» **Information provided**:
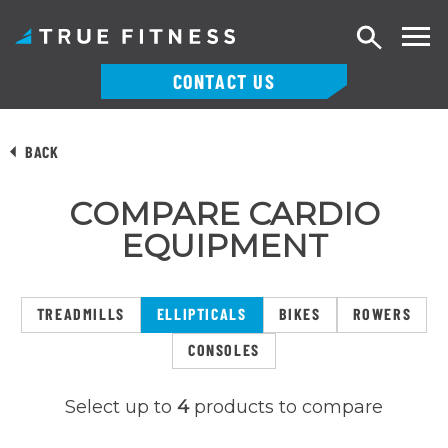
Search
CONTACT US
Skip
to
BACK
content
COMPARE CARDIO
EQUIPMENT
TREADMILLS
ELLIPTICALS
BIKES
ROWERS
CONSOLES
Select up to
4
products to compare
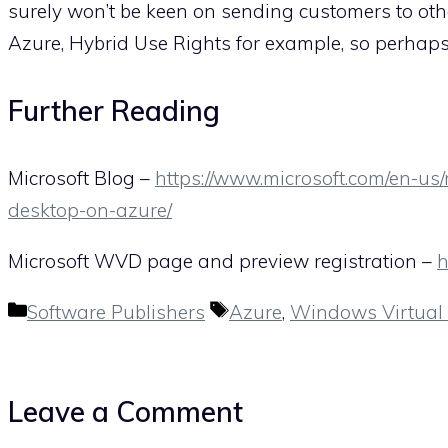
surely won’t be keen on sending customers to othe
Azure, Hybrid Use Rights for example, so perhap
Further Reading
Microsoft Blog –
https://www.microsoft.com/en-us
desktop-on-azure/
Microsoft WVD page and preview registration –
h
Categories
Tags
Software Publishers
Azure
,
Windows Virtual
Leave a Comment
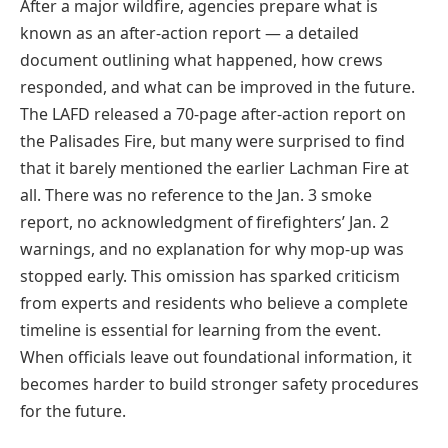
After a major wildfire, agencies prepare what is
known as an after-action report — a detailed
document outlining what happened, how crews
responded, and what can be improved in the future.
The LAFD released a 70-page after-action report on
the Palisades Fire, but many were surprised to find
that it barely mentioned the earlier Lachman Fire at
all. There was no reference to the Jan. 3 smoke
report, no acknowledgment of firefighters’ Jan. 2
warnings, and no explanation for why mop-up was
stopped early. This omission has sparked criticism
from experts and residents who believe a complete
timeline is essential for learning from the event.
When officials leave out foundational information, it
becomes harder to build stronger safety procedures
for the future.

* * *

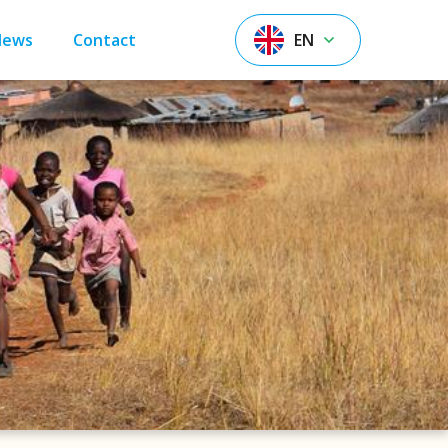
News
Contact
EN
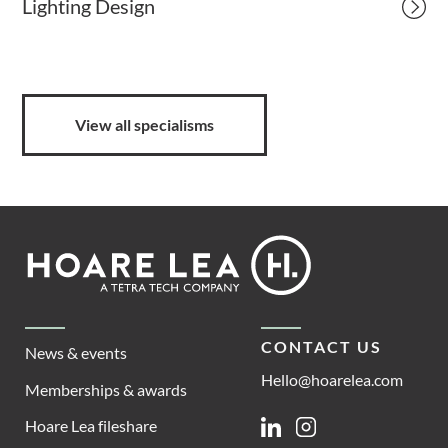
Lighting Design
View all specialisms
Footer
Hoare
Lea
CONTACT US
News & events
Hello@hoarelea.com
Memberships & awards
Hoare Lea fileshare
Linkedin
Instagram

---

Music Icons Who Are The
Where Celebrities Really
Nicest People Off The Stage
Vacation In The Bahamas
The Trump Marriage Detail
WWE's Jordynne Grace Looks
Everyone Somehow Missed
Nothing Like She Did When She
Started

» **Aim of the task**: Convert the part of the records that opens with the line containing "surely won’t be" and closes with the line containing "Leave a Comment" into a JSON list of strings, with one string per line and blank lines omitted.

» **Output for this task**:
[
  "surely won’t be keen on sending customers to othe",
  "Azure, Hybrid Use Rights for example, so perhap",
  "Further Reading",
  "Microsoft Blog –",
  "https://www.microsoft.com/en-us",
  "desktop-on-azure/",
  "Microsoft WVD page and preview registration –",
  "h",
  "Categories",
  "Tags",
  "Software Publishers",
  "Azure",
  ",",
  "Windows Virtual",
  "Leave a Comment"
]